②式展開について序論でも語られているように,信号処理に向けたフーリエ変換を数学と工学の両面から学ぶための教材として上手に作られていると感じました。数式の展開時には,詳細な説明が織り交ぜられ,授業を受けているような気分になりました。また,Pythonによる波形描画によって,パラメータを変更しながら,数式とグラフでイメージつかみながら学習をすすめることができます。NumPy,Matplotlibなどライブラリの基本的な使い方も紹介されており,Pythonに馴染みがない方でも,とっつきやすいと思われます。

総評として,信号処理の基礎知識としてのフーリエ変換を学ぶのにあたり,大学の学部生から社会人におけるまで幅広い学習者に対しておすすめできる書籍でした。

読者モニターレビュー【cocomoff様(研究職,ご専門:計算機科学)】

掲載日:2020/09/16

本書では,Pythonを用いながら信号処理の基本的な概念から,具体的なスペクトログラム作成まで学ぶことができます。

本書の特徴は,実行可能なPythonコードが1ページ未満の小さい単位で用意されていて,数学的な式展開と信号処理の対応関係が分かりやすくまとめられていることです。一般の書類で省略されがちな式展開についても詳細に展開が説明されていて,自学自習するにあたってとても参考になります。同様に演習問題についても配慮がされています。

特徴的な章として,10章にルベーグ積分に関する説明が補足されていて,応用の観点からルベーグ積分をはじめて学ぶためにも情報がまとまっていると思います。信号処理を学ぶだけでなく,Python/Numpy/Scipy/Matplotlibを利用する例を学ぶためにも本書はオススメできます。

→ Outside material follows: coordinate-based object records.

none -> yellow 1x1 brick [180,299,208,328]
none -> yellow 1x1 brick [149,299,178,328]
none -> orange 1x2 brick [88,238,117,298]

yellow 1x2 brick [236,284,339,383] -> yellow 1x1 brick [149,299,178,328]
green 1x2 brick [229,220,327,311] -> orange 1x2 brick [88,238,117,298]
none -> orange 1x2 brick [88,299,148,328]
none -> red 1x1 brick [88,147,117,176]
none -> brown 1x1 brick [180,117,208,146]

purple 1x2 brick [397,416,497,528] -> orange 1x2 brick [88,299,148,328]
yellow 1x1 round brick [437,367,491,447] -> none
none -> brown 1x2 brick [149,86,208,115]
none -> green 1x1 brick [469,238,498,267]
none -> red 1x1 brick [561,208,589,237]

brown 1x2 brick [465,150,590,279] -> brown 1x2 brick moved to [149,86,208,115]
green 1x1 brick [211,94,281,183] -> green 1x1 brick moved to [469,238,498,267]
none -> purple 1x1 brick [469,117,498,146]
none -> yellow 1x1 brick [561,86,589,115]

読者モニターレビュー【山口直彦 先生(東京国際工科専門職大学 助手,専門:情報学)】

掲載日:2020/09/09

表紙に描かれた,波形にじゃれつく黒猫のイラストが印象的な本ですが,内容は非常に本格的です。まえがきで著者が「既存の信号処理の教科書に目を通してみると,実践的に書かれたものでは数学的な厳密さが犠牲に,厳密に書かれたものでは実践が犠牲になりがちな傾向にありました。」という問題意識からこの本が生まれたとある通り,フーリエ解析の背景にある数学的な理屈を学ぶ内容でありながら,Pythonによる演習や基礎的な例題を通じて「とにかく手を動かして試してみて」から「詳しい理屈を確認する」という方針が徹底されています。

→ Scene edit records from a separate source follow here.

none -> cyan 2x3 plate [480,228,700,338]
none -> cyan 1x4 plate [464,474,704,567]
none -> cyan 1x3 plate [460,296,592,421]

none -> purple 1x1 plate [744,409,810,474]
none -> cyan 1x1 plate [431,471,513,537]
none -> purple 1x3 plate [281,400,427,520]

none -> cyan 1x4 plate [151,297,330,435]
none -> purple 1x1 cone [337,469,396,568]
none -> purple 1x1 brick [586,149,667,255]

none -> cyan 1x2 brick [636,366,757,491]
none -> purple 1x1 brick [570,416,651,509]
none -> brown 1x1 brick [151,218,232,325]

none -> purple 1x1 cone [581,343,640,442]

難易度としては,フーリエ解析や信号処理を全く知らない初学者がいきなりこの本で独習するのはやや難しいと思います。信号処理の基礎を学習済みの人がさらに理論的裏付けを学ぶのに最適です。前提知識として大学の初等数学程度の知識と,Pythonそのものの説明については必要最小限なライブラリの使い方が説明されているのみなので,Pythonそのものの文法や使い方は別途学んでおく必要があります。

本書の大きな見所は2つあると思います。一つはライブラリ(Numpy)のFFT関数を使うだけでなく,再帰呼び出しを使ったFFT関数を自作し,行ごとに逐次解説している事です(8.5章)。なぜFFTが離散フーリエ変換を高速に行えるのか,理屈と実践の両側から学べます。二つめはルベーグ積分の解説がしっかり書かれている事です。ルベーグ積分は積分順序を交換できるか否かを議論する際に必要な重要ツールですが,本格的に学ぶのは大変なため,積分順序の交換については軽く説明が流されてしまっている事が多いです。本書は,あっさり読み進めたい人向けの厳密さを損なわない最小限のサジェスチョンを本編に含めつつ,少し腰を据えて学びたい人向けに第10章を丸々使ったルベーグ積分の入門解説があって,読みやすさと厳密さを両立させる工夫がなされています。